» **To-do item A**
Please copy word for word from the passage about the Umatilla Chemical Depot the text between "Bill Elfering is" and "in staggered rows.", inclusive.
» **To-do item B**
Decide whether each statement agrees with the passage about the Umatilla Chemical Depot, answering yes or no and quoting the deciding words: (i) The depot officially closed in 2012. (ii) The property returned to local control in 2015 as planned. (iii) The igloo explosion in 1944 killed six people.
» **To-do item C**
In one to three sentences, explain why, according to the passage about the Umatilla Chemical Depot, the igloos were built in staggered rows.

» **Passage**
_ _ _
Bill Elfering is a Umatilla County commissioner and member of the Columbia Development Authority, the regional board working with the U.S. military to transfer the depot back to local control. He refers to the endless rows of bunkers as “igloos,” a strangely cute name for rooms built to house weapons of war. As we tour the site, Elfering points out how they were built in staggered rows.
“There was a concern that one might set the whole thing off and it would be like a string of firecrackers on the Fourth of July,” he said. “All of a sudden it just went ‘pop, pop, pop.’”
The staggered design was proven to work in 1944 when one of the igloos did explode, killing six people. At the time, the depot’s administrators were only able to tell who had been killed in the blast by having everyone on site clock out after the explosion and then tracking which time cards were left.
“I think the earth would still be shaking if they were to all go off,” Elfering said.
A Time-Consuming Transition
It’s been years since weapons were actually stored at the Umatilla Chemical Depot. A 1993 United Nations resolution banned all use and storage of chemical weapons. In 2004, a massive furnace was built on the property, and all of the weapons were incinerated. The depot officially closed in 2012.
The property was supposed to return to local control in 2015, but even today, much of the land remains in the hands of the military.
That could be about to change. After years of negotiations, locals are cautiously optimistic that much of the depot’s land will soon be back in local control.
Dr. David Drotzman is the mayor of the nearby town of Hermiston. Hundreds of people from the neighboring community worked at the depot when it was in operation, and a lot of those jobs are gone.
“Were those some good paying jobs? Absolutely,” he said. “And have they been replaced with the same level of jobs? Maybe, maybe not.”
He’s eager to see new development.
_ _ _
» **Records supplied**
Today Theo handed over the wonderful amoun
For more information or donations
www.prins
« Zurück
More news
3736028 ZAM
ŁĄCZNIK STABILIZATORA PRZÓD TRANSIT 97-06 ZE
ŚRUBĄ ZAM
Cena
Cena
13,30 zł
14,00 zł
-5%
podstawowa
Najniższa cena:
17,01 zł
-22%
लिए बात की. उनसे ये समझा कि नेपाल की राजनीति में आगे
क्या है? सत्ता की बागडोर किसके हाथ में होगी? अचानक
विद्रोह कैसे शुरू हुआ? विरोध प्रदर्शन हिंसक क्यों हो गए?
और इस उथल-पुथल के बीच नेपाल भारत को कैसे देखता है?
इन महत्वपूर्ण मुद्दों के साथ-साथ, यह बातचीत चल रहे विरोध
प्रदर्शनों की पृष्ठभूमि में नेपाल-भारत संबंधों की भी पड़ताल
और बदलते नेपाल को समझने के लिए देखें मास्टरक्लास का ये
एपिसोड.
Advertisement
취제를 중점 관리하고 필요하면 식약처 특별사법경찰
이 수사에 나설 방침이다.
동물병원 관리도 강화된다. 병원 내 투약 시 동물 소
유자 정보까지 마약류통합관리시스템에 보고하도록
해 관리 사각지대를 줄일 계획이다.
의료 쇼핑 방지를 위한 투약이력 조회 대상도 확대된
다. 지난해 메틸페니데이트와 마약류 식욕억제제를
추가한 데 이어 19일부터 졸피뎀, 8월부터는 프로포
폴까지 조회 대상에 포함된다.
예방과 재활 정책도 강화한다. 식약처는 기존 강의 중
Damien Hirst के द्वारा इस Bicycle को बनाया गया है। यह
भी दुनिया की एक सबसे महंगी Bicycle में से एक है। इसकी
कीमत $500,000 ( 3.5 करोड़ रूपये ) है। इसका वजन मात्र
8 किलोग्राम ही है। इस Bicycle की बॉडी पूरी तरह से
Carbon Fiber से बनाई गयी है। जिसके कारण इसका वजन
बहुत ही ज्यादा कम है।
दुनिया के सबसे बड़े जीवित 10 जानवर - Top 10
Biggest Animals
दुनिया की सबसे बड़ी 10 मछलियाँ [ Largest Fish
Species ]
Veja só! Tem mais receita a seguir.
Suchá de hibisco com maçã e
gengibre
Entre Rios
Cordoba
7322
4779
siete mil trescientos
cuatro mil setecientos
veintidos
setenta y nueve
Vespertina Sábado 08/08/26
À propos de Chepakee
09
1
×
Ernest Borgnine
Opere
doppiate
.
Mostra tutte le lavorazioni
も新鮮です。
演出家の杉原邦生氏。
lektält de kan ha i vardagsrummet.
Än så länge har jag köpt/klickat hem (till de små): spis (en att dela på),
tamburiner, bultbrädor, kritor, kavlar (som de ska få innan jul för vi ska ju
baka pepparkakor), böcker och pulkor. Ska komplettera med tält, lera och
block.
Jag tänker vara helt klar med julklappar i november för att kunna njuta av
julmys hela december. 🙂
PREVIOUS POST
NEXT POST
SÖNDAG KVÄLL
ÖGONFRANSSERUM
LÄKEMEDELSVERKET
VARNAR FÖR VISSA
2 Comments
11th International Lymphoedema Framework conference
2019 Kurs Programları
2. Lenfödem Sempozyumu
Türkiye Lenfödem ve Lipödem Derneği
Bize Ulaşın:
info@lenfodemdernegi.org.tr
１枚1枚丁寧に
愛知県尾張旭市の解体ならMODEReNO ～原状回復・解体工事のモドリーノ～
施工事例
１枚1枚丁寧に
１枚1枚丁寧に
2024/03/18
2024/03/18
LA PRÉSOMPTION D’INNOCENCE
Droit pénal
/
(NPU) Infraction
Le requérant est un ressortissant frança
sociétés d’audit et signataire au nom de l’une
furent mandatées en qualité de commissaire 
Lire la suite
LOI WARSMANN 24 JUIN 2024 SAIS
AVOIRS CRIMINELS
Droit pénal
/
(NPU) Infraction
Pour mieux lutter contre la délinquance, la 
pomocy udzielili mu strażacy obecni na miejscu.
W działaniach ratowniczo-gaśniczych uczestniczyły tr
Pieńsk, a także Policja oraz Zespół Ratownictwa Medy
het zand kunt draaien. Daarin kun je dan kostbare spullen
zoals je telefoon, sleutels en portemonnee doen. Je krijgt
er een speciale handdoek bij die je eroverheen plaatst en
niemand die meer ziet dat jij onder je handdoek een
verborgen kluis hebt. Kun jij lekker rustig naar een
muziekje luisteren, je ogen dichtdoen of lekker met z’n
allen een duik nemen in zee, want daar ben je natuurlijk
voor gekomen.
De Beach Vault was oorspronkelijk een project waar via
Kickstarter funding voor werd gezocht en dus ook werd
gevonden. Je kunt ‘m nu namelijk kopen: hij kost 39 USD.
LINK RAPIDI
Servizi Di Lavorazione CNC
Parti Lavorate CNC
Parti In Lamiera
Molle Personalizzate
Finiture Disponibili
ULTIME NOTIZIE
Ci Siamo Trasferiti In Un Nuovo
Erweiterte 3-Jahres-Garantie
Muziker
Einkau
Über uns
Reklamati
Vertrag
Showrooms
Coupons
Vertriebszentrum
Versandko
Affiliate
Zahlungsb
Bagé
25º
_ _ _
» **Written reply A**
Bill Elfering is a Umatilla County commissioner and member of the Columbia Development Authority, the regional board working with the U.S. military to transfer the depot back to local control. He refers to the endless rows of bunkers as “igloos,” a strangely cute name for rooms built to house weapons of war. As we tour the site, Elfering points out how they were built in staggered rows.

» **Written reply B**
(i) Yes: "The depot officially closed in 2012."
(ii) No: "The property was supposed to return to local control in 2015, but even today, much of the land remains in the hands of the military."
(iii) Yes: "in 1944 when one of the igloos did explode, killing six people."

» **Written reply C**
They were staggered because of a concern that one exploding igloo might set off the whole thing, like a string of firecrackers on the Fourth of July. The design was meant to keep a single blast from spreading to the others.